== What to do ==
Can you transcribe the message on specifying the retention period, word for word, starting with "Glad that it" and going on through "redis linked list."?

== Passage to read ==
* * *
Specifying the retention period

Anders Håål anders.haal at ingby.com
Mon Sep 8 12:39:52 CEST 2014


Glad that it clarified how to configure the cache section. I will make a 
blog post on this in the mean time, until we have a updated 
documentation. I agree with you that the structure of the configuration 
is a bit "heavy", so ideas and input is appreciated.

Regarding redis ttl, this is a redis feature we do not use. The ttl 
mentioned in my mail is managed by bischeck. Redis ttl on linked list do 
not work on individual nodes in a redis linked list.

Currently the bischeck installer should work for ubuntu, redhat/centos 
and debian. There is currently no plans to make distribution packages 
like rpm or deb. I know op5 (www.op5.com) that bundles Bischeck make a 
bischeck rpm. It would be super if there is any one that like to do this 
for the project.
When it comes to packaging we have done a bit of work to create docker 
containers, but its still experimental.

I also encourage you, if you think bischeck support your monitoring 
effort, to write a small testimony that we can put on the site.
Regards
Anders

On 09/08/2014 11:30 AM, Rahul Amaram wrote:
> Thanks Anders. This explains precisely why my data was getting purged
> after 16 hours (30 values per hour * 1 hours = 480). It would be great
> if you could update the documentation with this info. The entire setup
> and configuration itself takes time to get a hold on and detailed
> documentation would be very helpful.
>
> Also, another quick question? Right now, I believe the Redis TTL is set
> to 2000 seconds. Does this mean that if I don't receive data for a
> particular serviceitem (or service or host) for a 2000 seconds, the data
> related to it is lost?
* * *
== Records from a dataset ==
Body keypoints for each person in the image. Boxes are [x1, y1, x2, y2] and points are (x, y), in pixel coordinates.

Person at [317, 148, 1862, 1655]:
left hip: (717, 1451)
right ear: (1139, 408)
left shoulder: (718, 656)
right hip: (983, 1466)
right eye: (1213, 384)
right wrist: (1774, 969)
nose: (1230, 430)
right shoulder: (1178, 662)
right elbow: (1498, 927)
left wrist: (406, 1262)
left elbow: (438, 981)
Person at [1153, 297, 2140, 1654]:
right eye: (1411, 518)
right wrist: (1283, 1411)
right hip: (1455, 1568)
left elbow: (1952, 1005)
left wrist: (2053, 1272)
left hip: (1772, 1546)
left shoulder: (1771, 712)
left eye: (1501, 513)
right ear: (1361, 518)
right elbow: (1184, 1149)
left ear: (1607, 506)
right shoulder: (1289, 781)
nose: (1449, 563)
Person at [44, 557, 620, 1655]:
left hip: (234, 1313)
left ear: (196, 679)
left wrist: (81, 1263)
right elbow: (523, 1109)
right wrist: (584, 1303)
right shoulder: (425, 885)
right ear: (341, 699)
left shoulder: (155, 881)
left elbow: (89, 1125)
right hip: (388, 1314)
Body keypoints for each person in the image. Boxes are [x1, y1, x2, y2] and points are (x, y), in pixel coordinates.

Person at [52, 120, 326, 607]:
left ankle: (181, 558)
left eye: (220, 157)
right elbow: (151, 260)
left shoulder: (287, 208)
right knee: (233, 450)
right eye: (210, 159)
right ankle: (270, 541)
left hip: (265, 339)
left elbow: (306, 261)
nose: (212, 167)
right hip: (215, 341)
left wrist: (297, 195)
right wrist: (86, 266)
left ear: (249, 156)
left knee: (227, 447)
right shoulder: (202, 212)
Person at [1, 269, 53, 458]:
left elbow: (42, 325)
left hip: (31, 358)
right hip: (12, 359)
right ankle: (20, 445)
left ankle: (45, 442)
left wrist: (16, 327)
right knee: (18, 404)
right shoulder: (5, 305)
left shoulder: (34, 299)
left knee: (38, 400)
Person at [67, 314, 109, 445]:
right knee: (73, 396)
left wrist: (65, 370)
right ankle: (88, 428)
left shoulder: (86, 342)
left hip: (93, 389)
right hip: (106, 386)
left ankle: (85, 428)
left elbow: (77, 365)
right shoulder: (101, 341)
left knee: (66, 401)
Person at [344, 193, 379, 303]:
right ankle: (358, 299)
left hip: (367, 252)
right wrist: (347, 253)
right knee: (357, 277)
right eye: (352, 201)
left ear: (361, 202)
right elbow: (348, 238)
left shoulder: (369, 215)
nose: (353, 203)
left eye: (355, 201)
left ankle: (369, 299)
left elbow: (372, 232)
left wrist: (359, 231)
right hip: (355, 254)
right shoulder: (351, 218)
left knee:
* * *
== Answer to this exercise ==
Glad that it clarified how to configure the cache section. I will make a 
blog post on this in the mean time, until we have a updated 
documentation. I agree with you that the structure of the configuration 
is a bit "heavy", so ideas and input is appreciated.

Regarding redis ttl, this is a redis feature we do not use. The ttl 
mentioned in my mail is managed by bischeck. Redis ttl on linked list do 
not work on individual nodes in a redis linked list.